1: Synchronous example

static void runCommand() {
Process process = new Process();
process.StartInfo.FileName = "cmd.exe";
process.StartInfo.Arguments = "/c DIR"; // Note the /c command (*)
process.StartInfo.UseShellExecute = false;
process.StartInfo.RedirectStandardOutput = true;
process.StartInfo.RedirectStandardError = true;
process.Start();
//* Read the output (or the error)
string output = process.StandardOutput.ReadToEnd();
Console.WriteLine(output);
string err = process.StandardError.ReadToEnd();
Console.WriteLine(err);
process.WaitForExit();
}

Note that it's better to process both output and errors: they must be handled separately.

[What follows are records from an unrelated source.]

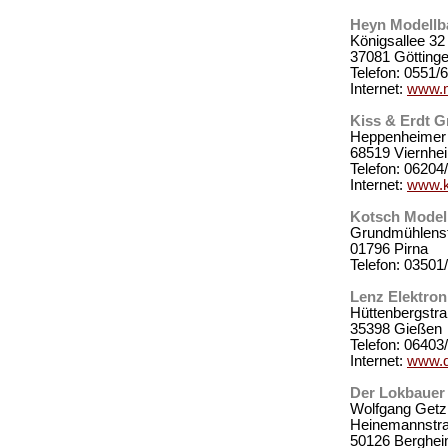
Heyn Modellb
Königsallee 32
37081 Götting
Telefon: 0551/
Internet:
www.m
Kiss & Erdt 
Heppenheimer 
68519 Viernhe
Telefon: 06204
Internet:
www.k
Kotsch Model
Grundmühlenst
01796 Pirna
Telefon: 03501
Lenz Elektron
Hüttenbergstr
35398 Gießen
Telefon: 06403
Internet:
www.di
Der Lokbauer
Wolfgang Get
Heinemannstr
50126 Berghe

(*) For some commands (here

StartInfo.Arguments

) you must add the

/c

directive, otherwise the process freezes in the

WaitForExit()

.

2: Asynchronous example

static void runCommand() {
//* Create your Process
Process process = new Process();
process.StartInfo.FileName = "cmd.exe";
process.StartInfo.Arguments = "/c DIR";
process.StartInfo.UseShellExecute = false;
process.StartInfo.RedirectStandardOutput = true;
process.StartInfo.RedirectStandardError = true;
//* Set your output and error (asynchronous) handlers
process.OutputDataReceived += new DataReceivedEventHandler(OutputHandler);
process.ErrorDataReceived += new DataReceivedEventHandler(OutputHandler);
//* Start process and handlers
process.Start();
process.BeginOutputReadLine();
process.BeginErrorReadLine();
process.WaitForExit();
}
static void OutputHandler(object sendingProcess, DataReceivedEventArgs outLine) {
//* Do your stuff with the output (write to console/log/StringBuilder)
Console.WriteLine(outLine.Data);
}

If you don't need to do complicate operations with the output, you can bypass the OutputHandler method, just adding the handlers directly inline:

//* Set your output and error (asynchronous) handlers
process.OutputDataReceived += (s, e) => Console.WriteLine(e.Data);
process.ErrorDataReceived += (s, e) => Console.WriteLine(e.Data);